When I was majoring in economics at Rice in the late 1970s, monopoly was a massive topic. I took a semester-long course devoted to propounding the emerging libertarian line that there was very little to worry about. Competition would tend to rapidly eliminate monopolies. This popular idea of businessmen getting together in smoke filled rooms to agree to keep prices up was a stereotype. I got a very good grade in that course. I believed.
The young professor making these arguments against antitrust law in the late 1970s saw himself as a rebel against orthodoxy. Today, though, his free market ideas seems to have become conventional wisdom, or at least nobody cares that much to argue against them.
The funny thing was that when I got a job with a young company, however, it turned out that competition, from the perspective of owners and employees holding stock options, was awful. It's like Adam Smith said, in a genuinely competitive market, it's hard for a business to make more than the risk-adjusted cost of capital, which is not much fun at all. Why go through the immense amount of hard work to invent a new, better way of doing business if that's all you'll end up with? To make good money, the kind of money the stock market demands you make, you need some kind of quasi-monopolistic edge.

... It's easy to understand the high profits of, say, Apple, but why does Procter & Gamble make so much off toothpaste and detergent these days?

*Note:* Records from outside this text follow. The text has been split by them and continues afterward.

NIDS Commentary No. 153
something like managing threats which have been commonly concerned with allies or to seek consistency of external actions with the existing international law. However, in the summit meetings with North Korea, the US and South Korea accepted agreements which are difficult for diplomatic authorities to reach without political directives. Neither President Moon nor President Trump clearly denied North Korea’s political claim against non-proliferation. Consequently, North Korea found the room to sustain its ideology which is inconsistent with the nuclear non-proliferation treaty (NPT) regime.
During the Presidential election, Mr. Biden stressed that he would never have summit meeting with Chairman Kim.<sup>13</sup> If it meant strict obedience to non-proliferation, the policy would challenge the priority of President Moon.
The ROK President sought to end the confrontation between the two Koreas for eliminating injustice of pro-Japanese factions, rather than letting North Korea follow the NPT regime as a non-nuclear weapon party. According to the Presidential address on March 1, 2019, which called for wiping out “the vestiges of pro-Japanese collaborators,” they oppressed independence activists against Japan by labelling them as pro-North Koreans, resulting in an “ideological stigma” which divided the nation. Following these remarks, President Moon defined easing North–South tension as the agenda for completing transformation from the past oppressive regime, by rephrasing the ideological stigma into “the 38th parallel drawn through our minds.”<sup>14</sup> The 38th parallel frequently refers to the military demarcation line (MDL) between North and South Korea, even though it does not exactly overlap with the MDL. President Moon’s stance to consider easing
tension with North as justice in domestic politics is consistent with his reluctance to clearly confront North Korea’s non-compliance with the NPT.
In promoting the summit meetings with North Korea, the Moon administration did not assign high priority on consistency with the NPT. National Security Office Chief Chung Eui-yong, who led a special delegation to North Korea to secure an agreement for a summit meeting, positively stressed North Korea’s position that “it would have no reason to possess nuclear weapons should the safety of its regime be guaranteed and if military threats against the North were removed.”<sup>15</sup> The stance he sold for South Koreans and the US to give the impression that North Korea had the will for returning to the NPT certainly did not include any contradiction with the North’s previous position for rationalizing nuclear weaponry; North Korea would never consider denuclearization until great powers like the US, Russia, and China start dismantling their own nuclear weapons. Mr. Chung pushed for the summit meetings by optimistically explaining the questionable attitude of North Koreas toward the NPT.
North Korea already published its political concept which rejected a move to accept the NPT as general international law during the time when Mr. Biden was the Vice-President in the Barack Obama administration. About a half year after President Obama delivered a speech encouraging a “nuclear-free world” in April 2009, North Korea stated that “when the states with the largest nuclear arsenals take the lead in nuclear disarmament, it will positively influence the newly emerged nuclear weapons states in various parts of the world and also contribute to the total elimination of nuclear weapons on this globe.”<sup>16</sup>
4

One difference is that in the inflationary 1970s, it was common for members of the public to suspect that rising prices were caused by monopolistic practices. With the prices of manufactured goods stable or even falling in much of the time since the 1970s, however, it's common to assume that anticompetitive activities can't be a problem because, say, cell phones or TVs keep getting awesomer. Psychologically, it's hard to worry much about whether prices should be falling even faster.